Nous avons rappelé l’énorme succès du Feu : peut-être le dut-il d’abord à son extraordinaire accent de sincérité ; pour la première fois un écrivain apportait à ses lecteurs, sans aucune interposition littéraire, la vérité, une description exacte de la vie dans les tranchées. Mais cette popularité ne fut point un triomphe de surprise : le Feu réunit en effet toutes les qualités du réalisme humanitaire de Barbusse. Dans ce « journal d’une escouade », il s’est presque toujours interdit de dépasser son expérience personnelle et le point de vue du simple soldat ; de là, l’intensité des pages où, racontant une journée sans incident, une corvée ou une attaque, il évoque avec le relief de leur précision concrète la durée, la boue, les instincts élémentaires. Son émotion, assez vibrante pour dédaigner tout artifice, ressuscite, avec une sympathie virile ou un humour attendri, ses compagnons de combat qui ne furent point des héros, mais, plus glorieusement, des hommes. Même l’âpre satire qui stigmatise la division de la patrie en « deux pays étrangers, l’avant et l’arrière », n’est point une opposition factice : elle naît de cent petits faits qui gardent leur force. Surtout elle est dominée par le sentiment poignant que, si les civils oublieront vite ce qu’on souffert pour eux les combattants, ces derniers eux-mêmes n’en garderont point une mémoire intacte : « on est plein de l’émotion de la réalité au moment, et on a raison. Mais tout ça s’use dans vous. »

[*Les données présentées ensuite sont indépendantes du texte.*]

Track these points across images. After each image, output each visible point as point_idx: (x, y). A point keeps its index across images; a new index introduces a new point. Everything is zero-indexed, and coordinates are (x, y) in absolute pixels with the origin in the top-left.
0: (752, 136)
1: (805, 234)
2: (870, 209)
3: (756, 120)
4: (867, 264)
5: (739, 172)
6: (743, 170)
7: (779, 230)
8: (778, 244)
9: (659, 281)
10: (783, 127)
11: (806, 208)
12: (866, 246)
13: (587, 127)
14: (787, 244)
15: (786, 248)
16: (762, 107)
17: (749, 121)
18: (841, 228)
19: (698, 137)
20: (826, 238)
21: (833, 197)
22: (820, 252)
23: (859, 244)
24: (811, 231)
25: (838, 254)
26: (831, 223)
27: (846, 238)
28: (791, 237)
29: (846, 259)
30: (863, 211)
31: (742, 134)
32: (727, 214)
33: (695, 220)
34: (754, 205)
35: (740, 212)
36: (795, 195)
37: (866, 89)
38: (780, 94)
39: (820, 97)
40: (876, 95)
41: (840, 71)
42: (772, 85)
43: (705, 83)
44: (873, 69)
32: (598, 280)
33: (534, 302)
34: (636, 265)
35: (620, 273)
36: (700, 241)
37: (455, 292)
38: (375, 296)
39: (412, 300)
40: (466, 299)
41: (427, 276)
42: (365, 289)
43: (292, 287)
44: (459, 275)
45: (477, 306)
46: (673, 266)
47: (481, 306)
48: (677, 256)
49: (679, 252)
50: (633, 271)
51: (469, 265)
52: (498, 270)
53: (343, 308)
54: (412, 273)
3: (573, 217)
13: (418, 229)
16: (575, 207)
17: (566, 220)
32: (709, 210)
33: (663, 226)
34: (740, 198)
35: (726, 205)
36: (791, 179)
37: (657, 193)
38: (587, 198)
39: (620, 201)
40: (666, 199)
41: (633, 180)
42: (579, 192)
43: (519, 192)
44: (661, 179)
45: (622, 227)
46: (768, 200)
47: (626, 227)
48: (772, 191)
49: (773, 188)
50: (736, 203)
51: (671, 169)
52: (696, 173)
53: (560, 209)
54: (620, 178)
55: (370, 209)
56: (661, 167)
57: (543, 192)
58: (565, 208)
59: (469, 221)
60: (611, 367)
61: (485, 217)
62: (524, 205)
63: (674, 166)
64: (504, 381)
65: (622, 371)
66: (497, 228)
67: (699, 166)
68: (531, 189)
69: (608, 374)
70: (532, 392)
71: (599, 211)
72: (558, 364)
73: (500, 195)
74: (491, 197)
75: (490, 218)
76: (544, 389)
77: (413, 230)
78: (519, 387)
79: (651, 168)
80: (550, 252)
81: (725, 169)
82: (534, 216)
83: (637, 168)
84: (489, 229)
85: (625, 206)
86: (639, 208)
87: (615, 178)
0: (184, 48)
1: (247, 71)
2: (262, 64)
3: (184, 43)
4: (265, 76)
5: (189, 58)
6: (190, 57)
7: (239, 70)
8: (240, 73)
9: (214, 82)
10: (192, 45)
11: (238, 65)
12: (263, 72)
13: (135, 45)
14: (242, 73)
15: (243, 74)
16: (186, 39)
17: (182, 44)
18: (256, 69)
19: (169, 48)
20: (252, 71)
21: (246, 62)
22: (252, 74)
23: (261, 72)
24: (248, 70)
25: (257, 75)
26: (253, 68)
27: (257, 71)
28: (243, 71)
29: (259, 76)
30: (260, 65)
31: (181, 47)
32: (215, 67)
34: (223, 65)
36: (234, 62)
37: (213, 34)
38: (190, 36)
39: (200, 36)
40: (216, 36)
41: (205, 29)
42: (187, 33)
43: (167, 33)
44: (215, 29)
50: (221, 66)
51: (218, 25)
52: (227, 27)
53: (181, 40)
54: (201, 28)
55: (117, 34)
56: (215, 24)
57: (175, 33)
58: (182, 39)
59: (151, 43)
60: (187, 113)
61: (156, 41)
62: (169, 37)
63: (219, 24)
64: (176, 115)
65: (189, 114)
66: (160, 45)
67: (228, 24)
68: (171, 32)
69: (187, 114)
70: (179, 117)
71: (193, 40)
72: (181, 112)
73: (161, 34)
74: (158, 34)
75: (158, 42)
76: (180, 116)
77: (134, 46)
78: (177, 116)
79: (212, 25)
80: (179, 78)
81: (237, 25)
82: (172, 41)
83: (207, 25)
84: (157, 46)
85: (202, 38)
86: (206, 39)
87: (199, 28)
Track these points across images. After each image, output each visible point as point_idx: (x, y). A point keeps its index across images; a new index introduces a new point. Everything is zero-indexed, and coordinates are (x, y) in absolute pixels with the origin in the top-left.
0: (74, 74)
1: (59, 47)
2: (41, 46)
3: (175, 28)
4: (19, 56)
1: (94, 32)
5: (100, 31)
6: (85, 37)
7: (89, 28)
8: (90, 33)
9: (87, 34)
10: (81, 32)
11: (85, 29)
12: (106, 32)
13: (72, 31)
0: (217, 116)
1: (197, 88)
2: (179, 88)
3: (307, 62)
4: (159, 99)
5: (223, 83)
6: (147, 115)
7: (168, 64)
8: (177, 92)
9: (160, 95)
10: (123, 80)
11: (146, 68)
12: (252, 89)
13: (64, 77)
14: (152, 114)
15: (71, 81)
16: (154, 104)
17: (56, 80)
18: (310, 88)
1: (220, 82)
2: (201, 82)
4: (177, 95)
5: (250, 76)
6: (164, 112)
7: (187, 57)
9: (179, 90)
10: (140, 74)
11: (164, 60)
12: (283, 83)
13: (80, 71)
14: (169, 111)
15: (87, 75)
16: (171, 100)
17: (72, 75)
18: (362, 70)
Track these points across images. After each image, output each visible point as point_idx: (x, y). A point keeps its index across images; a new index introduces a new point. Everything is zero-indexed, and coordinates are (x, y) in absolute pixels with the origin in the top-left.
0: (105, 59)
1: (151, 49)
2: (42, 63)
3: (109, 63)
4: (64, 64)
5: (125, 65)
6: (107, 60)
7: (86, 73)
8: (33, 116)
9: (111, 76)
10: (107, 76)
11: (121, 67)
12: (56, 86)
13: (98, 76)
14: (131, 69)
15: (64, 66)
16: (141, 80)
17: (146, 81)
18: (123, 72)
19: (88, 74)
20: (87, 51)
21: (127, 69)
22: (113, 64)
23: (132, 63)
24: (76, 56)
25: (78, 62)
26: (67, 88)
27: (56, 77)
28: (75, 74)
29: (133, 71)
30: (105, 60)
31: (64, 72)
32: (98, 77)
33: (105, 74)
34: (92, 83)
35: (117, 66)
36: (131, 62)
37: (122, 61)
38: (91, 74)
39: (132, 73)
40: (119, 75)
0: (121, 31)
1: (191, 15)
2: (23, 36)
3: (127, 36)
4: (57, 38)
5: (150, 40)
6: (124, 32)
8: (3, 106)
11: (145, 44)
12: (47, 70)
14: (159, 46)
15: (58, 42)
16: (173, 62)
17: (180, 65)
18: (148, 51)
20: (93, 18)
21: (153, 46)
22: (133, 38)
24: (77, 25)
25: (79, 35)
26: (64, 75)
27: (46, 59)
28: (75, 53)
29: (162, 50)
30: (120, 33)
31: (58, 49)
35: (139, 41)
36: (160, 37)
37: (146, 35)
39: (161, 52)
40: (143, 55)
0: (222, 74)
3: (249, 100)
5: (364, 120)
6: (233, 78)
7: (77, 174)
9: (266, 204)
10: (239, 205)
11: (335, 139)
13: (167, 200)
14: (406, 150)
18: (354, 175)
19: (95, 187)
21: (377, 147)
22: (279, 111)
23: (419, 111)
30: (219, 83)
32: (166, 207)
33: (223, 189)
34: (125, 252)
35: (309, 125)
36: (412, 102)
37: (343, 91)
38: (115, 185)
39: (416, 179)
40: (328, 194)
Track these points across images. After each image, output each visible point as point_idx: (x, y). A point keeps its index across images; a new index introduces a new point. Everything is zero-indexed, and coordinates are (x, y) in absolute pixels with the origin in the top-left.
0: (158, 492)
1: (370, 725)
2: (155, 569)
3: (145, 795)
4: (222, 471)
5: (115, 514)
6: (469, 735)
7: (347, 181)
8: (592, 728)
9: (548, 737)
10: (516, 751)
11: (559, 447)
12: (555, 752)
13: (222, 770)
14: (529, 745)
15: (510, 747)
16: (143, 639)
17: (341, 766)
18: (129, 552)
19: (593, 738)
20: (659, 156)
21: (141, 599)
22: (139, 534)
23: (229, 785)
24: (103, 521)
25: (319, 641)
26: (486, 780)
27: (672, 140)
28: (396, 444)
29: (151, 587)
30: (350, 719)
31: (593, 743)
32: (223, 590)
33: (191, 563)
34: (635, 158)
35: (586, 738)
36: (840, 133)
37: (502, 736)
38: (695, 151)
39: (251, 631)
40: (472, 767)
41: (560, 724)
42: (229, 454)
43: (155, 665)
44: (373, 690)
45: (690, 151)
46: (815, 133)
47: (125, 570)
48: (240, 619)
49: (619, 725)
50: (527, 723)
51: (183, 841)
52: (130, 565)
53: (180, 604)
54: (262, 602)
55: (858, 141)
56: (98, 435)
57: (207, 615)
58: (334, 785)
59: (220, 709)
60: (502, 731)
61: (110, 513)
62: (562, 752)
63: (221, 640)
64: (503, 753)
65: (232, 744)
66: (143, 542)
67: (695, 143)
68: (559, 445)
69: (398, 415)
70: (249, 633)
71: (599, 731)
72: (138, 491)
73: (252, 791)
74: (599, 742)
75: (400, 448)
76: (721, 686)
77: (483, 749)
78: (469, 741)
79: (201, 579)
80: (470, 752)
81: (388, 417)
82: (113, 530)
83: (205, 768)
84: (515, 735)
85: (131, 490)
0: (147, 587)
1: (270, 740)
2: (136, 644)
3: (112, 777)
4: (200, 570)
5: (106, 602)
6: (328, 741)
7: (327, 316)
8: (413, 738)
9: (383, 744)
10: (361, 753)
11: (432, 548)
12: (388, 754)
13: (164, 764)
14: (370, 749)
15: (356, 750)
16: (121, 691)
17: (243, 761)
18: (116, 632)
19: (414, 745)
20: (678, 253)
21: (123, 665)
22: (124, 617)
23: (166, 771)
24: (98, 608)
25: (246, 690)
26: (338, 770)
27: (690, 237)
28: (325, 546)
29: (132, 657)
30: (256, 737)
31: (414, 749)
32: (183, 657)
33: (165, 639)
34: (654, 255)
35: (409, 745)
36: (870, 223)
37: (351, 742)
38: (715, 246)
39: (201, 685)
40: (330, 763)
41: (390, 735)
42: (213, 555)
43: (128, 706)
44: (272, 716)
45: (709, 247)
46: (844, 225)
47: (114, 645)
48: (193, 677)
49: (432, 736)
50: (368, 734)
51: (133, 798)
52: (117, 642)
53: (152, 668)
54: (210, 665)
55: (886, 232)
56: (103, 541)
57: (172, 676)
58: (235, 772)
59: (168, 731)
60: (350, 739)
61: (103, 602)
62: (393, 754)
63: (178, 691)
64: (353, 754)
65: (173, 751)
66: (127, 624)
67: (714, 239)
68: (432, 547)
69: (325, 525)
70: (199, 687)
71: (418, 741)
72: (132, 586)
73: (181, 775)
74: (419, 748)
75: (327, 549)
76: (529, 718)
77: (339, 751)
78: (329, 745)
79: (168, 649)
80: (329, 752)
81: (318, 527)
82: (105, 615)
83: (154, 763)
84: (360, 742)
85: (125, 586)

Le Feu représentait la guerre dans toute son horreur, plus haïssable encore d’être peinte avec cette tragique sobriété. Barbusse eût failli à l’honnêteté en ne cherchant point quel remède éviterait le retour « des choses épouvantables faites par 30 millions d’hommes qui ne les veulent pas ». Quelques pages du Feu indiquaient nettement sa volonté de pacifisme : une aube d’espoir se levait sur ce champ de bataille sinistre. Il était donc inévitable que Barbusse apparusse à beaucoup d’anciens combattants comme un guide et qu’il lui fût impossible de se soustraire à cet honneur. Persuadé par l’exemple de Zola que le roman peut devenir un instrument d’apostolat politique, il écrivit Clarté où l’affabulation romanesque voile mal son dessein de démontrer que, selon la conclusion des Paroles d’un combattant, « la seule voix humaine qui s’harmonise avec la nature elle-même, la musique pensante de l’aube et du soleil, c’est le chant de l’Internationale ». Tout jugement sur la portée d’ouvrages comme Élévation ou sa biographie de Staline dépend de l’opinion que l’on professe envers l’activité de militant à laquelle il a tout subordonné ; mais ses plus violents adversaires ont dû reconnaître la générosité avec laquelle Henri Barbusse a servi jusqu’à sa mort la cause du progrès humain qu’il prenait déjà l’engagement de défendre dans les admirables Lettres à sa femme (1914-1917).